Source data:
....

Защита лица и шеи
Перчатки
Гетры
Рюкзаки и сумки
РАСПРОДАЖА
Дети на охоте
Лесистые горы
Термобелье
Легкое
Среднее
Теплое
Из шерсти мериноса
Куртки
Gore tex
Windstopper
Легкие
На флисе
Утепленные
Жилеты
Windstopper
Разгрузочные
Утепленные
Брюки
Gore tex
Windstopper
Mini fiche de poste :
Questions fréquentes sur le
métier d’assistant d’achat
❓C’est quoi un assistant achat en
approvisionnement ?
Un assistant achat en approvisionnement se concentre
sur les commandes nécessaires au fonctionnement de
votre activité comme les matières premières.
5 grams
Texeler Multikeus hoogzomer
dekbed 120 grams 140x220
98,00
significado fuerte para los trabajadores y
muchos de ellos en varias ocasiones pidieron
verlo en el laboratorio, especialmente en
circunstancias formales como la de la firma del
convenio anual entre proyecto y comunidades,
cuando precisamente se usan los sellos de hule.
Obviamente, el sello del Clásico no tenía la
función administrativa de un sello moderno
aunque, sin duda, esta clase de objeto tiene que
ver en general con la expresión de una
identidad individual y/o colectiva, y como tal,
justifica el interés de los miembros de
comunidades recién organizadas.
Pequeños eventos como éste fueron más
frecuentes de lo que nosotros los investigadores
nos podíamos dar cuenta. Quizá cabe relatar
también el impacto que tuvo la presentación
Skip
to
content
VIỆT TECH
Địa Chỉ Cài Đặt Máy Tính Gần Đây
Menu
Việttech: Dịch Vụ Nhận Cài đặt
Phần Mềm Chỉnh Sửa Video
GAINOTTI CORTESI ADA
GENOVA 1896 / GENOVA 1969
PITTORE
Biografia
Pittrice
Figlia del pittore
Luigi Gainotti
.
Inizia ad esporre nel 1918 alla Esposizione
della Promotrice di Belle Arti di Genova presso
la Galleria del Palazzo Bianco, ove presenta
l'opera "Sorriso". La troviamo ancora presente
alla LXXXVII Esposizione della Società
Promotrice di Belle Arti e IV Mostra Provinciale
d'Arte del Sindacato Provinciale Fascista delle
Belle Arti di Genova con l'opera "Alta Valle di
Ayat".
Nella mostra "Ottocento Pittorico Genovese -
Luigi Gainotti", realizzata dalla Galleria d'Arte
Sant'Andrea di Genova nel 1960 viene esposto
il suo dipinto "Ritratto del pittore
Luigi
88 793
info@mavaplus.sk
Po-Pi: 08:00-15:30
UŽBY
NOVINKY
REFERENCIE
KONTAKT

....

WHAT THE TASK REQUIRES: All that is needed is the opening run of the data, given again exactly: please include every line from the first through the line with "votre activité comme les matières premières.", both ends kept.

OUTPUT OF THE EXERCISE:
Защита лица и шеи
Перчатки
Гетры
Рюкзаки и сумки
РАСПРОДАЖА
Дети на охоте
Лесистые горы
Термобелье
Легкое
Среднее
Теплое
Из шерсти мериноса
Куртки
Gore tex
Windstopper
Легкие
На флисе
Утепленные
Жилеты
Windstopper
Разгрузочные
Утепленные
Брюки
Gore tex
Windstopper
Mini fiche de poste :
Questions fréquentes sur le
métier d’assistant d’achat
❓C’est quoi un assistant achat en
approvisionnement ?
Un assistant achat en approvisionnement se concentre
sur les commandes nécessaires au fonctionnement de
votre activité comme les matières premières.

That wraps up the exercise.